17 августа у Виктора Гюго был обед и прием. Стало известно, что Бальзак умирает. Несмотря на случавшиеся иногда раздоры, Гюго преклонялся перед автором «Человеческой комедии», как и тот преклонялся перед ним. Бросив своих гостей, поэт отправился на улицу Фортюнэ. Вернувшись, он записал, что видел. Эта страница, опубликованная через много лет, когда и его самого уже не было в живых, принадлежит к лучшему из всего им написанного. Гюго никого не обвинял. Он даже не пытался хоть намеком подчеркнуть одиночество, в котором умирал Бальзак.
Знаменитое имя посетителя отворяло двери. Горничная проводила его к умирающему.
«Я был в комнате Бальзака.
По средине комнаты стояла кровать… Бальзак лежал на ней, опустив голову на груду подушек.
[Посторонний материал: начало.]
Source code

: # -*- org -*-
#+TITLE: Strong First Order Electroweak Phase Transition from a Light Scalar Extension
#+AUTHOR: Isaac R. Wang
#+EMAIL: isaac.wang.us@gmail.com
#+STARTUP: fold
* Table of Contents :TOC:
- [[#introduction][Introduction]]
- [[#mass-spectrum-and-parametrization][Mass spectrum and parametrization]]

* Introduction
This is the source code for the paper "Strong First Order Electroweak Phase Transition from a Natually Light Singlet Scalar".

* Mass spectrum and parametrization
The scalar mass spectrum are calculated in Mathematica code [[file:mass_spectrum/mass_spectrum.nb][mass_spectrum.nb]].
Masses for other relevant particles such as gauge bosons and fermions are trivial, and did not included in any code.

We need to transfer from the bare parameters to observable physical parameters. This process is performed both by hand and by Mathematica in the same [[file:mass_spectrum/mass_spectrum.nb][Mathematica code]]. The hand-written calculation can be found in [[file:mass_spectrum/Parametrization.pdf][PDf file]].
Поверх них лежали красные бархатные подушки, взятые со стоявшего в комнате дивана. Лицо у него было фиолетовое, почти черное, оно было наклонено вправо, не выбрито, седые волосы были коротко острижены, глаза были открыты, взгляд был неподвижный. Я смотрел на него в профиль. Он был похож на Императора.
По сторонам кровати стояли старуха-сиделка и слуга. Позади изголовья на столе горела свеча. Другая стояла у двери на комоде. На ночном столике была серебряная ваза.
Слуга и старуха молчали с выражением ужаса на лицах и слушали, как хрипит умирающий.
От постели шел нестерпимый смрад.
Я поднял одеяло, взял его за руку. Она была покрыта потом. Я пожал ее. Он не ответил на пожатие»…
Бальзак умер через несколько часов.
На его похоронах какой-то давным давно забытый министр сказал Виктору Гюго: «Это был почтенный человек». Гюго сердито ответил: «Это был гений».